**Selected extract:**
_ _ _ _ _ _ _

In section 3 of Birks (1999a), I discuss the impact of "fallback positions" on the court counselling process. A technical concept which encompasses such effects is "the shadow of the law". The concept is important not only because it indicates how legal decisions may influence outcomes by other processes, thus allowing a wider and less formal application of the law, but also because the existence of legal avenues may in fact restrict the range of possible outcomes.

For the latter effect, consider when the court makes rulings on custody and access. Where there is a belief that conflict between parents is incompatible with significant parenting involvement by both parents, courts will tend to favour sole custody with limited or no contact by the other parent. In other words, the adversarial nature of legal processes can bias legal decisions away from shared custody. Mediated settlements could result in a more co-operative outcome, except that parties to mediation are acting "in the shadow of" a law which favours a winner-take-all outcome. The one most likely to win a legal case has limited incentive to compromise in mediation, and the one most likely to lose is under great pressure to make concessions.[10]

iv.                Literature Coverage

Few documents were cited. Some contradicted the report. For example the paper claims that "only 5% of custody applications to the Family Court result in contested hearings". The paper cites undated notes, and quotes paragraph 926 of Morris (1999). Morris, in a footnote to the paragraph, states that, "there is a lack of comprehensive data on this matter", and reports on a study which found that, "defended hearings were held in 12 percent of Guardianship cases and in 8 percent of the CYPF Act cases". Morris is reporting on the Women's Access to Justice project, which has been criticised for its methodology and the quality of its information (see Birks, 1998a, 1998b). Whatever the figure, the above-mentioned phenomenon of the shadow of the law would indicate that judicial decisions have a far wider significance and should not be so readily dismissed. The 5% figure could be interpreted to suggest that most cases are satisfactorily resolved without requiring a hearing. This is the suggestion in the briefing paper. An alternative interpretation could be that relationships between children and their parents are being limited or severed without even a hearing of the evidence. The briefing paper is weak on identifying the context for and underlying assumptions of its analysis.

 

In other cases, contradictory information is omitted. For example, reference is made to Section 20A of the Guardianship Act, which provides penalties for obstruction of access. In Butterworths (1995, p.506) Judge Boshier is reported as doubting whether there was power to punish the deliberate obstruction of enforcement of an access order.

 

Although the problem of alienation has been mentioned in the New Zealand literature (Blaikie, 1994, Birks, 1998c) and is raised in the bill, this matter is not addressed in the briefing paper.

 

There is some mention of overseas legislation, mainly indicating that the writer was unable to find similar legislation elsewhere. I made a short internet search and found that a presumption of shared physical custody can be found in the state legislation for Idaho and New Mexico. Another piece about a California judge shows that many provisions in the bill were already written into law in California.[11]

 

Contradictions

 

There are also contradictions in the paper. Perhaps the most glaring is the claim on page 4 that "current law … confers generally irrevocable guardianship rights at the birth of the child". This contrasts with the statement on page 1 that, "the rights of guardianship are exercised by the parent who is the primary caregiver". In any event the former claim is incorrect if the father is neither married to nor living with the mother at the time of birth.

_ _ _ _ _ _ _

**Supplied material:**
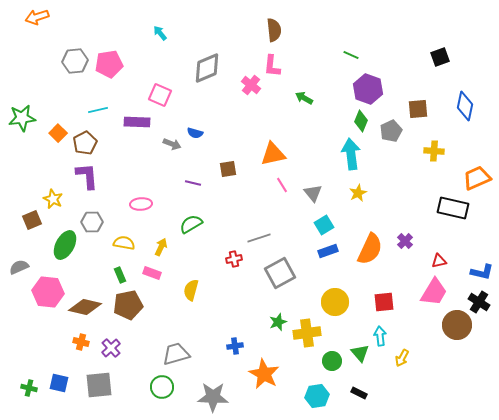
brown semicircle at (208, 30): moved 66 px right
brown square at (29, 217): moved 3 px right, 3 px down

_ _ _ _ _ _ _

**The tasks:**
a – According to the briefing-paper critique, the legislation of which two states contains a presumption of shared physical custody?
b – Carry on writing the briefing-paper critique from its final sentence.
The listing is separate material and has no connection to the briefing-paper critique.

**Per-task outputs:**
a – Idaho and New Mexico.

b –
 

The use of the term "primary caregiver" is itself problematic given past New Zealand literature on the subject. It involves a narrow view of parenting and of children's needs. This is discussed, with reference to relevant literature, in Birks (1999a). The result is to understate the importance of parents, the nature of their contribution, and the circumstances required for them to adequately fulfill their parental responsibilities.

 

It should be noted that the Ministry's briefing paper to the incoming Minister[12] included the assertion that, "Economic independence is the most important issue for women because it is the necessary condition for social and economic well-being". This places a low value on families. It might indicate why the Ministry sees no problem with a situation as stated in the memorandum where the rights of guardianship are exercised not by both parents, but by the primary caregiver. We could question whether that is in the best interests of the children, however.

 

The paper criticized the bill on the grounds that it would, "restrict the overriding discretion of the Court" (p.4). It does this despite also referring to Morris (1999), a report based on the unquestioned starting assumption that women receive unfair treatment under the law. One report is trying to shape legal behaviour, the other is suggesting that there should be no interference. The reasoning is inconsistent, and suggestive of a piecemeal approach, simply using whatever arguments support the preferred position of the time.

 

Steve Maharey, Minister for Social Welfare, also objected to restrictions on judges in a Government press release on the bill dated 22 March 2000 (see Appendix IV). He asserts that: In attempting to legislate preferred or favoured custody arrangements the bill places the rights of parents above those of children and as such it is inconsistent with other family law statutes. 

 

He is incorrect on three counts. First, clause 5 of the bill specified best interests of the child as the deciding criterion for custody. Second, if Hubin's point above applies in New Zealand, then the rights of parents involve an associated responsibility to act in the best interests of children.[13] Third, it is not clear that the Child Support Act, the Domestic Violence Act, or the Matrimonial Property Act have as their prime objectives the best interests of the child, the welfare of the child, or the rights of the child.

 

It is to be wondered what stance would be observed in a briefing paper from the Ministry of Justice, given that Minister's attempts to influence sentencing patterns. In a Newsroom report of, 23 March 2000, reporter Peter Fowler states, "The Justice Minister, Phil Goff, is looking at passing a new law next year, which will set down guidelines for judges to follow when imposing sentences and non-parole periods.”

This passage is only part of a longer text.